Second, and more important because it is a safety issue, is this: If a fire gets into a big cavity, the cavity might act like a flue, allowing fire to spread upward within the EIFS because air could move within the cavity, feeding the combustion process. This is potentially a serious matter and should be tested. There are large-scale fire test methods that can simulate the performance of this type of design and before I'd put my name on a wall like this, I would want to know for sure it is safe. At the very least, the backside of the foam would have to have some type of protection from fire, instead of being left "raw." This would be fun to try to construct.
Sills and soffits
Sometimes, EIFS walls on commercial buildings look like the illustration in Figure 1. Assuming that areas A, B and C are all clad with EIFS, which ones need to be, or should be, EIFS with drainage? And, better yet, how does the water, if any, get out and where? Clearly area D is where water, if any, moving within area B, would want to be exited, rather than bring it back toward the window. Exiting the water at area D requires some sort of opening in area D but does area C need to be EIFS with drainage? This is worth talking about with the code people, since the codes do not address the issue of "having to use" EIFS with drainage on wood-frame buildings in the sense that their viewpoint is focused on vertical surfaces.Critters at grade
It's an understatement to say that in some parts of North America, critters (such as termites) can be a real hassle. With EIFS with drainage, the lowest horizontal edge of an EIFS wall is often above the ground. Since this edge is open to allow the wall to drain, it also is an entryway for termites.

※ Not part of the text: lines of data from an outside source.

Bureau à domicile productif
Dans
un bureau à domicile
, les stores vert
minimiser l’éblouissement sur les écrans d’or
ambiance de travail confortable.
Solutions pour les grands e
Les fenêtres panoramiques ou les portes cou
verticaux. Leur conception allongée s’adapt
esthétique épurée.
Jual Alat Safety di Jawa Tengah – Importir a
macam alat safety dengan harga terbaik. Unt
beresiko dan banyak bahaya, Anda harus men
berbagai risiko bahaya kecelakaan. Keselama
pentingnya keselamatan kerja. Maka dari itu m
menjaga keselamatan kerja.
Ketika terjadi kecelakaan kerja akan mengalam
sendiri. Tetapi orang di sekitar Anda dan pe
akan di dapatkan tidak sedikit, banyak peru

Some EIFS with drainage designs provide drainage at this point using a continuous open slot. This could let in an army of termites. If embedded trim is used with tiny perforations (to allow the water out) then one gets what is needed: drainage and bugproofing; but the perforations need to be small.
One solution I've seen to this (sort of) was in Australia, a country that happens to have a disproportionate amount of nasty, crawly, poisonous creatures, especially spiders. The Aussie answer is to take stiff stainless steel screen and bend it, as if it were sheet metal, into the shape of an "L," and attach the vertical leg onto the face of the substrate and to embed the horizontal leg into the basecoat on the edge of the foam board. Looks nice and doesn't rust either.